Tarihte bu tür kritik durumlardaki basiretsizliğin yıkıcı sonuçlarına dair epey
örnek var... Onun için, aklını başına almayı gerektiren bir eşikteyiz...
“Rehin
alma” meselesine gelince, yaşam araçlarından yoksun, işsiz, aç, hiçbir gelire
sahip olmayan insanlara yardım edildiğinde, onlara bir şey verildiğinde, doğal
olarak verene kendilerini borçlu hissederler. Dolayısıyla vermek, bir bakıma
egemen olmak demektir.

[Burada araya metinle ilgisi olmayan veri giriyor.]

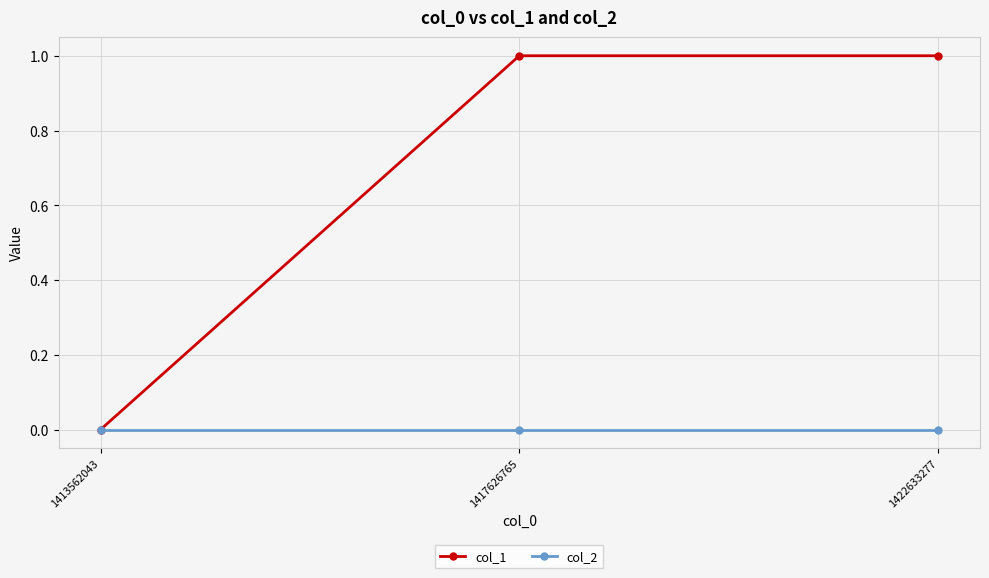

The value of col_2 at 1422633277 is 0. True or false?

True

AKP de ülke zenginliğini yağmalar ve dar bir oligarşiye
peşkeş çekerken, geniş emekçi kesimler işsiz, yoksul, çaresiz duruma geliyor ve
açlık sınırında yaşamalarını sağlayacak yardımlar da ona oy olarak geri
dönüyor. Tabii bu durumu belirli bir eşiğin ötesinde sürdürmek mümkün değildir.
Ama HES’lere direnenlerin durumu farklı. Onlar varlık nedenlerini ortadan
kaldıran bir saldırıyla karşı karşıyalar. Suları, toprakları ellerinden
alınıyor, toprakları, suları, soludukları hava kirletiliyor ki, bu onların
(tabii hepimizin) yaşam koşullarının yok edilmesi demek. Böyle bir saldırı karşısında sessiz ve
tepkisiz kalmaları mümkün değil. Fakat bu tür mücadeleler daha kapsamlı bir
muhalefet hareketine dönüşmediği zaman, kalıcı başarı şansı yoktur.
G.Z:
Galiba daha fazla gecikmemek gerekiyor aşağıdan böyle bir muhalefet hareketi
oluşturmak için. “Felaketin farkına varmak ve önlemeye çalışmak için” bizim de
çok az zamanımız kalmış gibi görünüyor. Çok teşekkürler bu güzel söyleşi için.
F.B:
Asıl benim sana teşekkür etmem gerekiyor her halde!